KUNINGAN (MASS) – Masyarakat Indonesia merayakan kemerdekaannya pada tanggal 17 Agustus setiap tahunnya. Namun di balik upacara dan perayaannya, pertanyaan besar menggantung: apakah rakyatnya benar-benar sudah merdeka? Atau kita hanya berganti bentuk penjajahan yang dulunya oleh bangsa asing, kini oleh kebijakan pemerintah sendiri?
Belakangan ini, berbagai kebijakan yang dinilai memberatkan rakyat menimbulkan tanda tanya besar. Pajak yang terus naik, bahkan sektor-sektor yang sebelumnya bebas pajak kini dikenai pungutan yang akhirnya membuat masyarakat resah. Seperti yang terjadi di Pati, Jawa Tengah pada tanggal 13 Agustus 2025, ketika kenaikan Pajak Bumi dan Bangunan (PBB-P2) hingga 250% memicu demonstrasi besar.
Awalnya, Bupati Sudewo bahkan menantang kritik rakyat hingga akhirnya meminta maaf setelah tekanan publik tak terbendung. Fenomena ini memperlihatkan bahwa kemerdekaan kita belum sepenuhnya nyata.
Tidak berhenti di situ, beban hidup rakyat semakin berat dengan harga kebutuhan pokok yang kian melambung. Ekonom Bhima Yudhistira juga pernah mengingatkan, bila rakyat merasa haknya terus ditekan, potensi mogok bayar pajak bisa merugikan negara hingga Rp236,7 triliun. Fakta-fakta ini memperlihatkan bagaimana ketidakadilan justru lahir dari kebijakan yang seharusnya menyejahterakan. Jika kondisi ini terus berlanjut, rasa percaya rakyat terhadap pemerintah akan semakin terkikis.
Bung Hatta pernah menegaskan, “Kemerdekaan bukanlah tujuan akhir, melainkan jembatan untuk menuju masyarakat yang adil dan makmur”. Ironisnya, jembatan itu kini terasa rapuh ketika rakyat justru terbebani oleh aturan yang menyulitkan kehidupan mereka sendiri.
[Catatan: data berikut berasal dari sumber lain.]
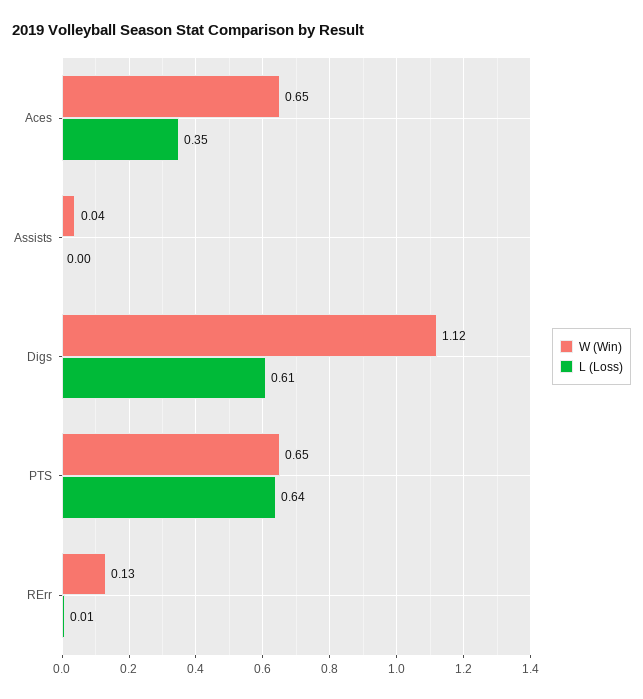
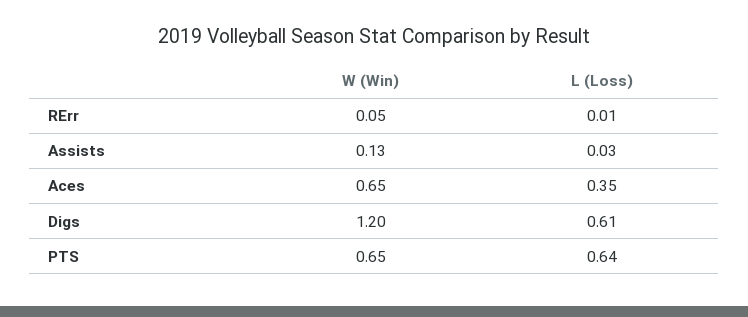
  {
    "W (Win)": {
      "Aces": 0.65,
-     "Assists": 0.04,
+     "Assists": 0.13,
-     "Digs": 1.12,
+     "Digs": 1.2,
      "PTS": 0.65,
-     "RErr": 0.13
+     "RErr": 0.05
    },
    "L (Loss)": {
      "Aces": 0.35,
-     "Assists": 0,
+     "Assists": 0.03,
      "Digs": 0.61,
      "PTS": 0.64,
      "RErr": 0.01
    }
  }

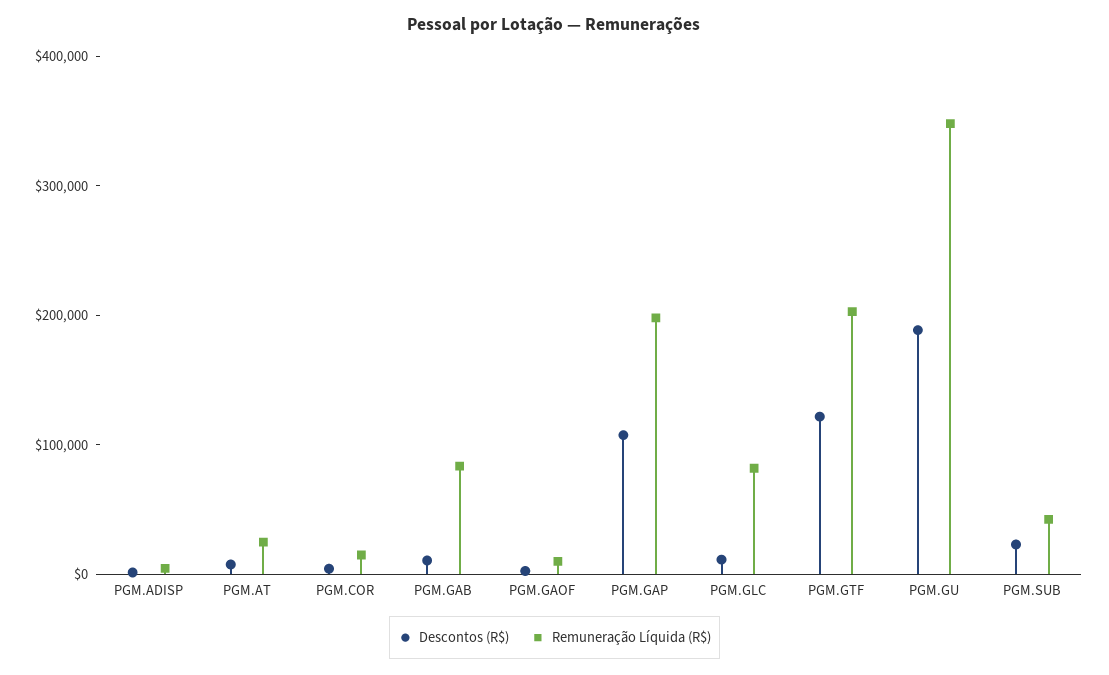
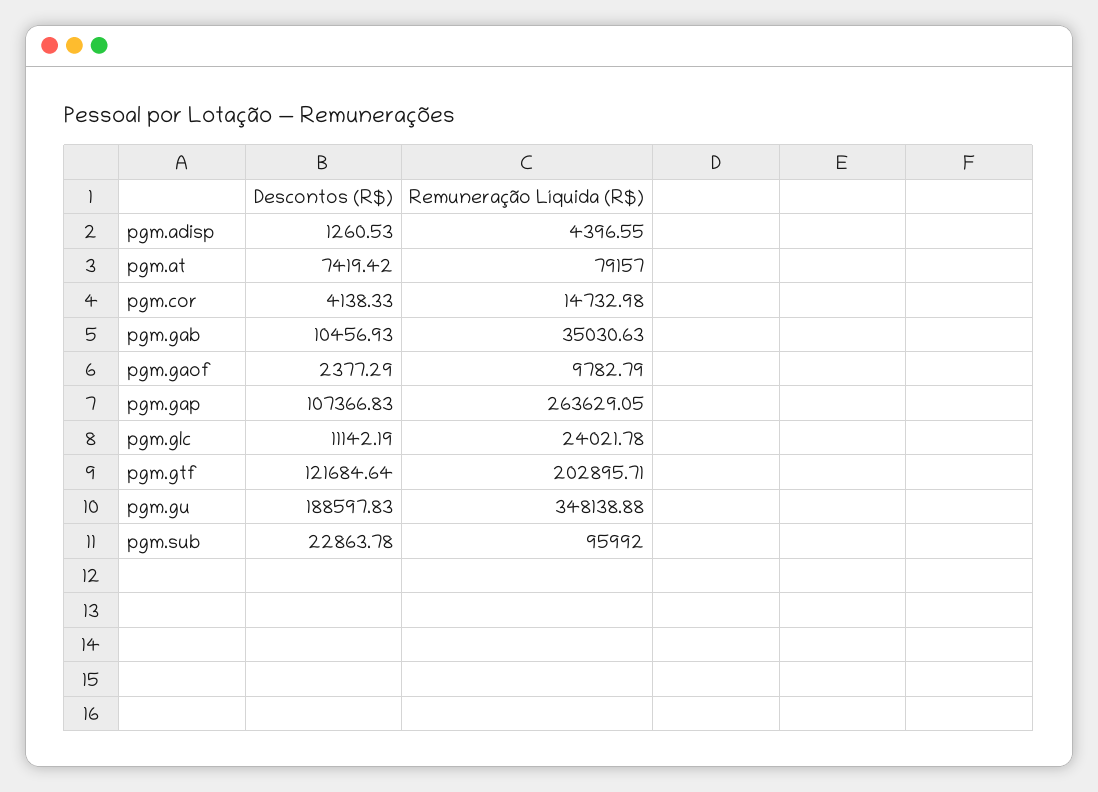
  {
    "Descontos (R$)": {
      "PGM.ADISP": 1260.53,
      "PGM.AT": 7419.42,
      "PGM.COR": 4138.33,
      "PGM.GAB": 10456.93,
      "PGM.GAOF": 2377.29,
      "PGM.GAP": 107366.83,
      "PGM.GLC": 11142.19,
      "PGM.GTF": 121684.64,
      "PGM.GU": 188597.83,
      "PGM.SUB": 22863.78
    },
    "Remuneração Líquida (R$)": {
      "PGM.ADISP": 4396.55,
-     "PGM.AT": 20000,
+     "PGM.AT": 79157,
      "PGM.COR": 14732.98,
-     "PGM.GAB": 80000,
+     "PGM.GAB": 35030.63,
      "PGM.GAOF": 9782.79,
-     "PGM.GAP": 200000,
+     "PGM.GAP": 263629.05,
-     "PGM.GLC": 80000,
+     "PGM.GLC": 24021.78,
      "PGM.GTF": 202895.71,
      "PGM.GU": 348138.88,
-     "PGM.SUB": 40000
+     "PGM.SUB": 95992
    }
  }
Kemerdekaan yang diperjuangkan dengan darah dan air mata tidak seharusnya berubah menjadi beban yang membuat rakyat merasa sendirian di negeri sendiri.
Soekarno pernah berpesan, “Perjuanganku lebih mudah karena mengusir penjajah. Perjuanganmu lebih sulit karena melawan bangsamu sendiri”. Kalimat ini kini terasa nyata. Namun, di situlah letak ujian bangsa ini: kemerdekaan tidak datang sekali untuk selamanya, tetapi harus terus dipertahankan.
Maka pada 17 Agustus ini, kita diingatkan kembali bahwa semangat kemerdekaan bukan sekadar mengenang masa lalu, melainkan menyalakan tekad untuk menjaga api kemerdekaan agar tidak padam oleh ketidakadilan. Selama rakyat Indonesia tidak berhenti bersuara, mengawal, dan memperjuangkan haknya, kemerdekaan sejati akan tetap hidup, tumbuh, dan bermakna bagi generasi penerus bangsa.
Dan pada akhirnya, meski banyak tantangan yang dihadapi, perayaan kemerdekaan tetap menjadi momen untuk percaya bahwa harapan akan Indonesia yang benar-benar merdeka masih ada dan harus terus diperjuangkan bersama.